Choline monitoring to assess inflammatory hepatitis
DOI:
https://doi.org/10.15587/2519-8025.2024.325058Keywords:
choline biosensor, choline oxidase, esterase activity, hepatitis, inflammation monitoringAbstract
The aim of the study is to create a rapid and reliable biosensor for determining choline in biological media.
Materials and methods. Choline oxidase (EC 1.1.3.17, 17 U/mg) from Arthrobacter globiformis was purchased from Sigma. Hydrogen peroxide (30 %, v/v aqueous solution), choline chloride, and bovine serum albumin (V fraction) (BSA) were obtained from Sigma. Glutaraldehyde 25 % was obtained from Merck KGaA. Semipermeable terylene membrane, 12 µM thickness, 0.4 µM diameter of pore were obtained from the Institute Joint Institute of Nuclear Research. The body fluid samples from mice were obtained from the National University of Pharmacy, Ukraine.
The layer consisting of 5 µL of a solution comprising ChOx, BSA, and glutaraldehyde was formed on the inner surface of the ring-fixed semipermeable terylene film (working area Ø 2.4 mm) by creating a membrane. Subsequently, it was maintained at 4 °C for a period of 12 hours. The enzymatic membrane was mechanically affixed to the Pt electrode's surface, forming a biosensor. Chronoamperometric measurements were conducted with a custom-made potentiostat (Vilnius University, Life Sciences Centre, Institute of Biochemistry), utilizing a conventional three-electrode electrochemical cell comprising a platinum auxiliary electrode, a saturated Ag/AgCl reference electrode, and the biosensor as the working electrode.

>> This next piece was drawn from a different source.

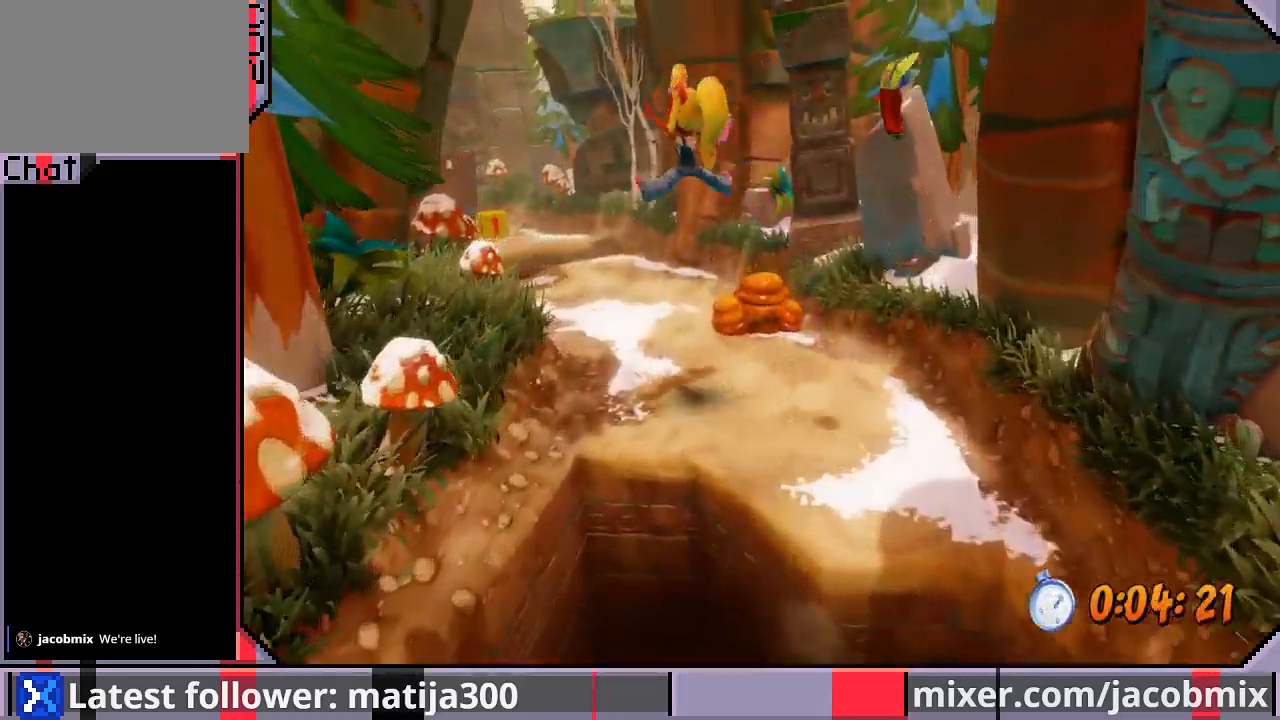
{"dt_ms": 500, "buttons": ["CROSS", "DPAD_UP"], "left_stick": "center", "right_stick": "center", "events": [[33, "DPAD_LEFT", "up"], [200, "DPAD_LEFT", "down"], [267, "DPAD_LEFT", "up"], [433, "CROSS", "down"]]}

To simulate inflammation, we recreated the model of acute toxic tetrachloromethane hepatitis. Hepatitis is an acute or chronic inflammation of the liver, caused by various factors: intoxication with household substances, poisons, drugs, alcohol, autoimmune, and infectious processes. To simulate inflammation, we recreated the model of acute toxic tetrachloromethane hepatitis by the method of O. V. Stefanov. The study was conducted at the Biomedical Research Laboratory of the Educational and Research Institute of Applied Pharmacy of the National University of Pharmacy.
Results. A reagentless amperometric choline biosensor was developed and characterized using the enzyme choline oxidase from Arthrobacter globiformis (ChOx). The biosensor showed rapid response, appropriate stability, and sensitivity to choline when acting in model and in real biologic media. Since choline is a product of esterase-catalyzed reactions, the activity of esterases can be evaluated via choline release. This study revealed the increased concentrations of choline in the samples of the model of acute toxic tetrachloromethane hepatitis compared to control animals.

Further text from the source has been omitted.